VORLIEGENDER TEXT:
──────
Sicherheit der St. Martins-Züge muss weiter gewährleistet werden!

Von: Dr. Marcus Optendrenk

Kreis Viersen. In den letzten Jahren wurde die Anzahl der Personal-Stellen in der Kreispolizeibehörde Viersen zugunsten der Großstädte massiv reduziert. Zudem hat nun SPD-Innenminister Ralf Jäger angekündigt, die Unterstützung der Polizei in NRW bei der Absicherung von St. Martins-Zügen massiv zu reduzieren.

„Die Polizei macht im Kreis Viersen eine sehr gute Arbeit. Im Innen- wie auch im Außendienst gewährleisten unsere Polizeibeamten auf einem hohen Niveau die Sicherheit unserer Bevölkerung Dies zeigt uns auch die Statistik des 1. Halbjahres 2014. Der Umgang und das Management von Veränderungsprozessen wird aber auch in den nächsten Jahren eine große Herausforderung bleiben, damit bei der Reduzierung der Stellen dennoch die Qualität der Polizeiarbeit nicht leidet. Es muss verhindert werden, dass die Erfolge vor Ort durch die rot-grüne Landesregierung in Gefahr gebracht werden.“, erläutert Manfred Wolfers jun., Sprecher der CDU-Kreistagsfraktion im Polizeibeirat.

Die Viersener CDU-Kreistagsfraktion setzt sich dafür ein, dass alle Beteiligten daran arbeiten, dass auch in Zukunft jeder St. Martins-Zug, der traditionell üblich ist und weiter von den Veranstaltern gewollt wird, durchgeführt werden kann. Tradition und Brauchtum haben für die CDU eine hohe Priorität. Wenn die Polizei möglicherweise in einigen Ortsteilen ihr Engagement bei der Begleitung der St. Martins-Züge reduzieren muss, so steht diese doch in der grundsätzlichen Verantwortung. Die CDU fordert, dass die Sicherheit der St. Martins-Züge weiter gewährleistet wird. Für viele Kindergärten und Schulen sind die St. Martins-Züge eine wichtige und wertvolle Veranstaltung. Es wäre aus Sicht der CDU-Kreistagsfraktion ein Offenbarungseid der rot-grünen Sicherheitspolitik in NRW, wenn aufgrund der Stellen-Reduzierungen bei der Polizei St. Martins-Züge abgesagt werden müssten.
──────
EINGABEDATEN:
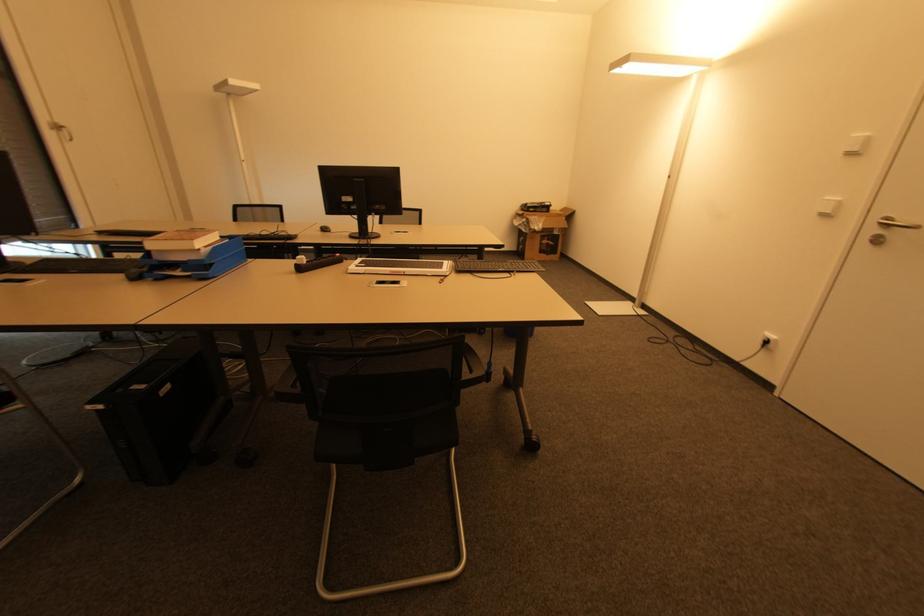
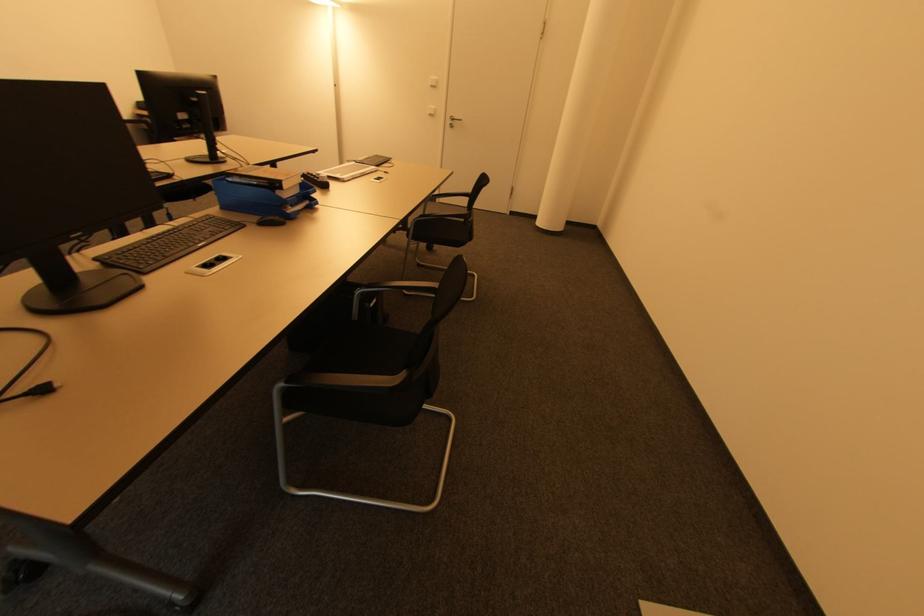
Find the pixel in the second image that matches [186,272] in the first image.

(294, 207)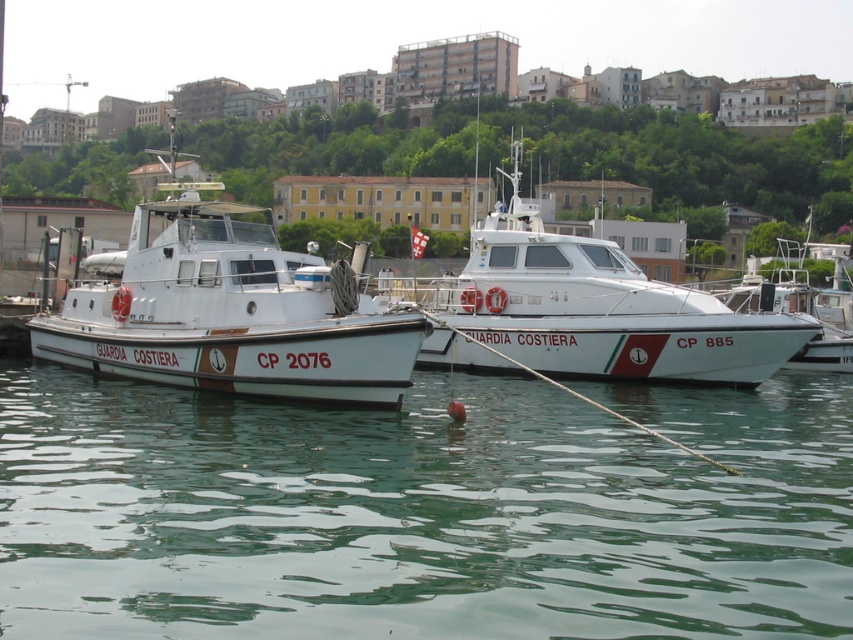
──────
DEINE AUFGABE: Stimmen die folgenden Aussagen mit dem Text über die St. Martins-Züge überein? Antworte jeweils mit Ja oder Nein und zitiere die entscheidenden Worte des Textes wörtlich: (a) Der Innenminister Ralf Jäger gehört der SPD an. (b) Die Personalstellen der Kreispolizeibehörde Viersen wurden zugunsten ländlicher Gebiete reduziert. (c) Die CDU verlangt, dass die Polizei die Begleitung der St. Martins-Züge ganz einstellt.

ANTWORTFELD:
(a) Ja: „SPD-Innenminister Ralf Jäger“
(b) Nein: „zugunsten der Großstädte massiv reduziert“
(c) Nein: „Die CDU fordert, dass die Sicherheit der St. Martins-Züge weiter gewährleistet wird.“